Изменить размер шрифта - +
Я знала, кто он. И теперь, понимая это, не могла поверить, что не увидела этого раньше.

— Я бы тебе не позволил, малышка.

— Позволь сейчас.

— Зачем?

— Любопытство.

— ...сгубило кошку.

— У нее девять жизней, — возразила я.

Он улыбнулся и склонил голову, как делали Невидимые. И я увидела многослойность пространств, которых не могло существовать, по крайней мере в этой реальности, — и эта невероятная тьма смотрела на меня. Его голова не просто повернулась, она заскрежетала камнем о камень. Казалось, Король был настолько огромен, что ни одна реальность не могла принять его целиком. Измерения вокруг него дробились, слоились, просеивались. Он смотрел мне в глаза, расширяясь все дальше и дальше, пока они не проглотили все аббатство и я не полетела кувырком в их глубину.

Меня обнимали безмерные черные бархатные крылья, привлекая в сердце тьмы, которым был Король Невидимых.

Он был настолько вне пределов моего понимания, что я не могла даже частично его воспринять. Слово «древний» ему не подходило, поскольку с каждой секундой он рождался заново. Он определял время. Он не был смертью или жизнью, созиданием или разрушением. Он был всеми вероятностями и их отсутствием, всем и ничем, той самой бездной, которая смотрит на вас в ответ, если вы рискнули в нее заглянуть. Он был истиной бытия: однажды открывшись ему, невозможно остаться прежним. Он был как яд, поражающий кровь и мозг, заставляющий возникать новые связи между нейронами, чтобы помочь выдержать этот краткий контакт. Иначе следовало безумие.

На краткий миг, дрейфуя в безбрежных древних объятиях, я поняла все. Все обрело смысл. Вселенные, галактики — бытие разворачивалось именно так, как должно было, во всем была симметрия, рисунок, немыслимая красота структуры.

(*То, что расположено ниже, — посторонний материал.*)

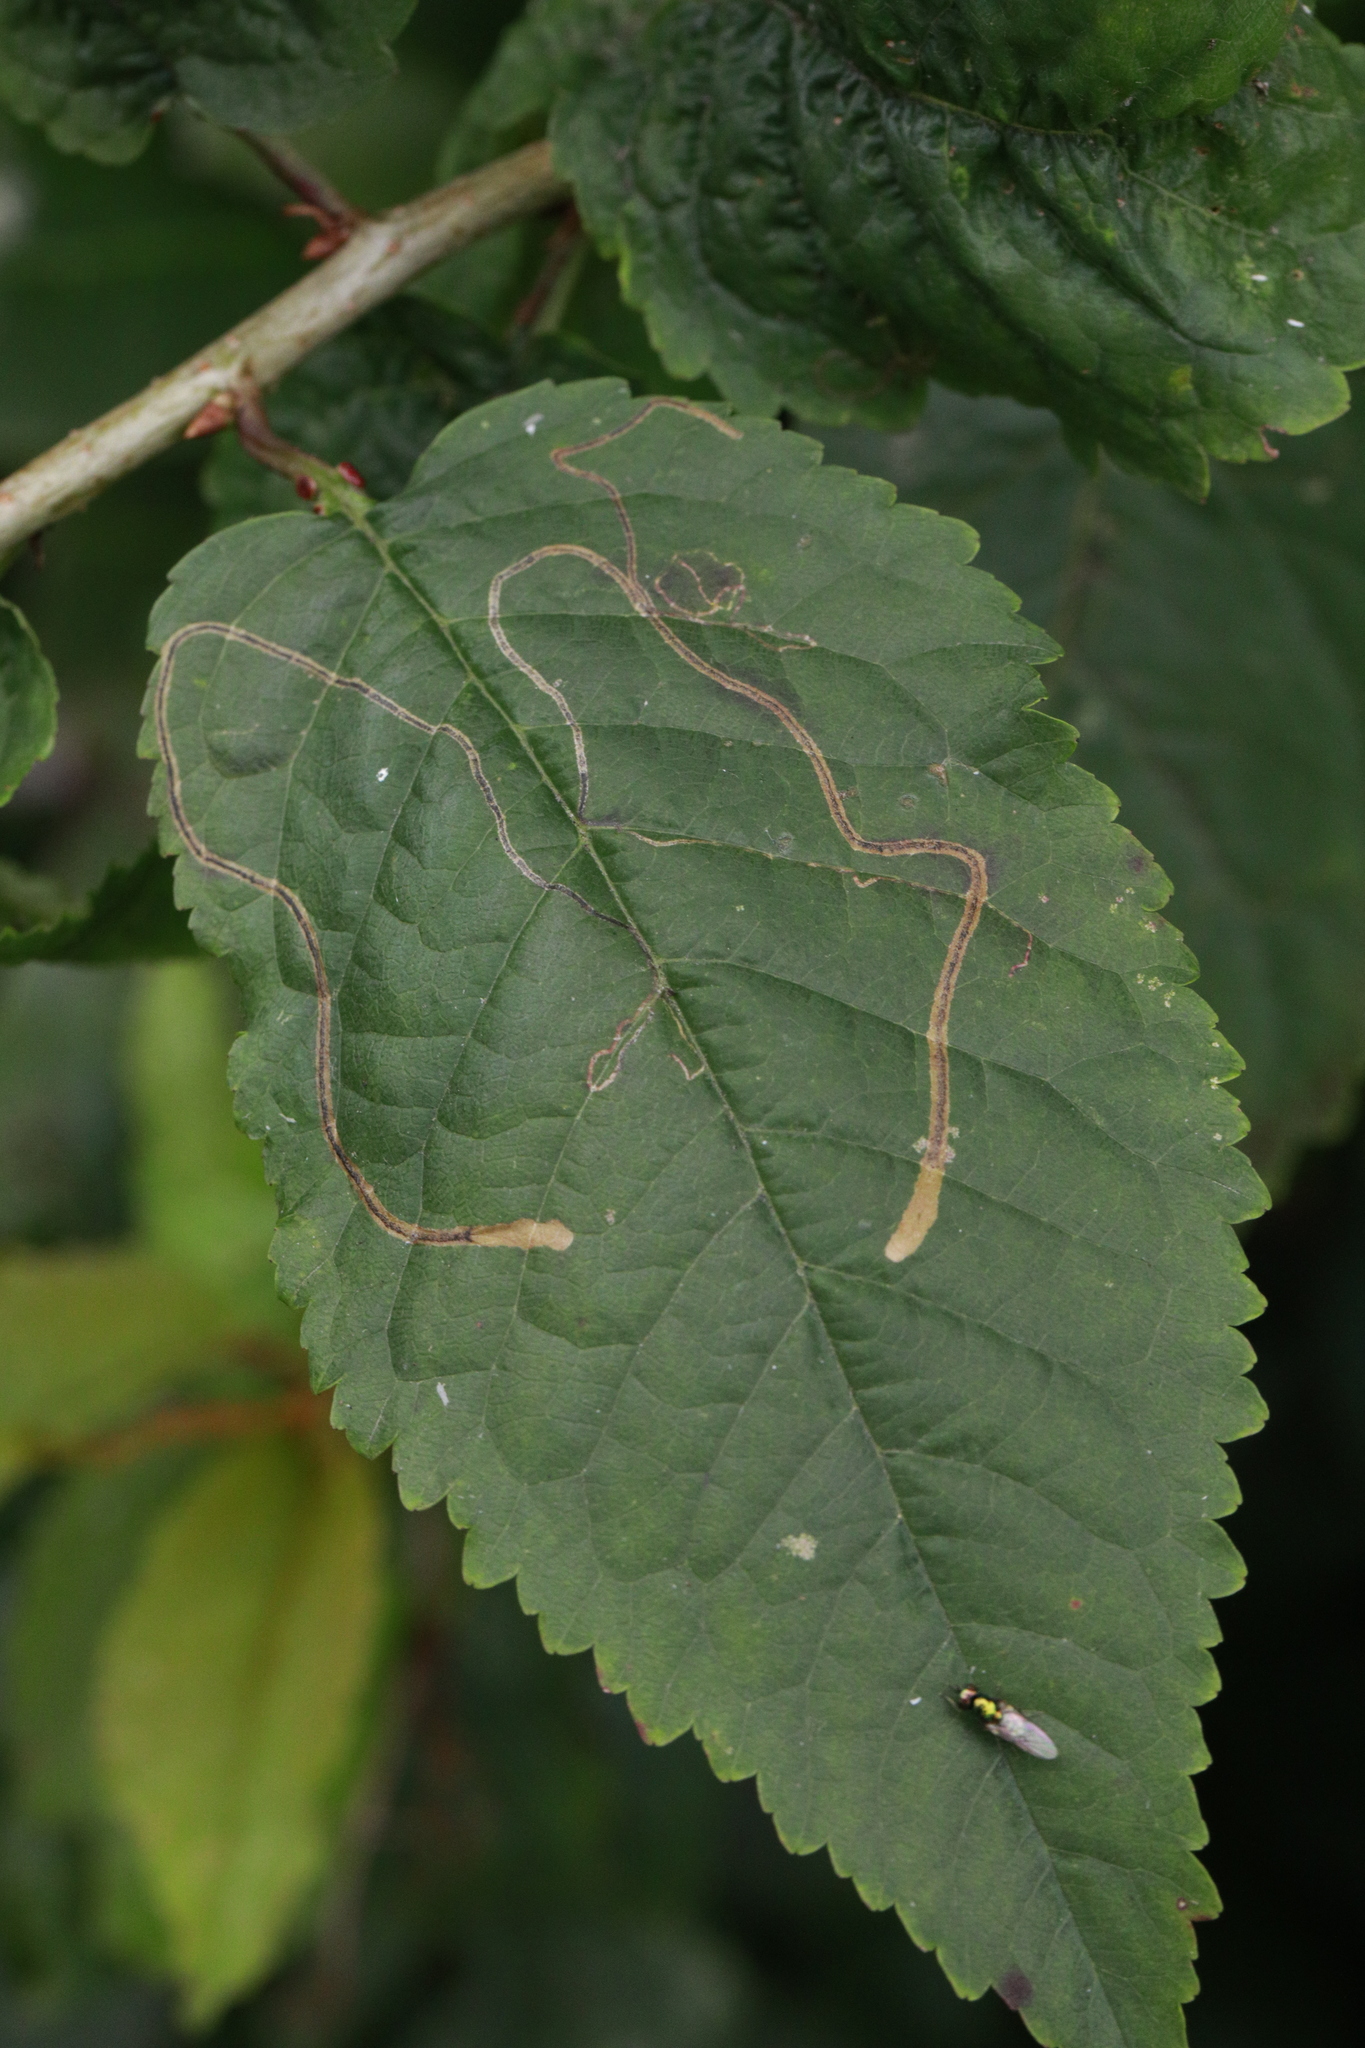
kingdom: Animalia
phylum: Arthropoda
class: Insecta
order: Lepidoptera
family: Lyonetiidae
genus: Lyonetia
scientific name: Lyonetia clerkella
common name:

Я была маленькой и голой, я потерялась в бархатных черных крыльях, настолько пышных, мягких и чувственных, что мне хотелось бы никогда их не покидать. Его тьма не пугала. Она была напоена жизнью, готовой вот-вот родиться. Среди перьев сияли жемчужины миров. Я катилась между ними и смеялась от радости. И он катился со мной, следил за моей реакцией, изучал меня, пробовал. Я кувыркалась среди планет, созвездий, звезд. Они свисали с маховых перьев, дрожащие от растущей боли. Они ждали дня, когда он выпутает их и бросит на бейсбольное поле, чтобы посмотреть, чем они могут стать. Хоум ран — эй, отбивающий! Мяч, берегитесь! Поганый мяч, его плохо сшили... он разлезается по швам...

Я смотрела глазами Короля: пыль застывала в шахте солнечного света, пробившейся через дыру в ржавой крыше амбара. Он готов был пропустить сквозь нас руки, развеяв по ветру, и так же готов был развернуться и уйти от побочного продукта в виде пробитой в крыше дыры. Или чихнуть, чтобы нас вынесло наружу, где мы разлетимся в десятке разных направлений, потеряемся в одиноком забвении и никогда больше не встретимся.

По нашим стандартам Король был безумен. Целиком и полностью. Но он то и дело выныривал из безумия и шел по тонкой грани здравого смысла. Очень недолго.

А по его стандартам мы были бумажными куклами, плоскими и одномерными. Чокнутыми. Но то и дело один из нас ступал на тонкую грань здравого смысла. Очень ненадолго.

Король многое мне показал. Он взял меня за руку и проводил в огромный театр, где я, с почетного места в первом ряду, наблюдала бесконечную игру света и теней. Он следил за мной, подпирая кулаком подбородок, с бархатного красного кресла у сцены.

— Я так и не избавился от этого полностью. — Его голос доносился из всех динамиков, густой, мелодичный.

— От Книги?

— Нельзя выхолостить собственную сущность.

— Снова играешь в доктора?

— Пытаюсь. На этот раз ты слушаешь?

— Он крадет твою Книгу. Ты слушаешь?

Парень с мечтательными глазами отвернулся от сцены, и театр исчез.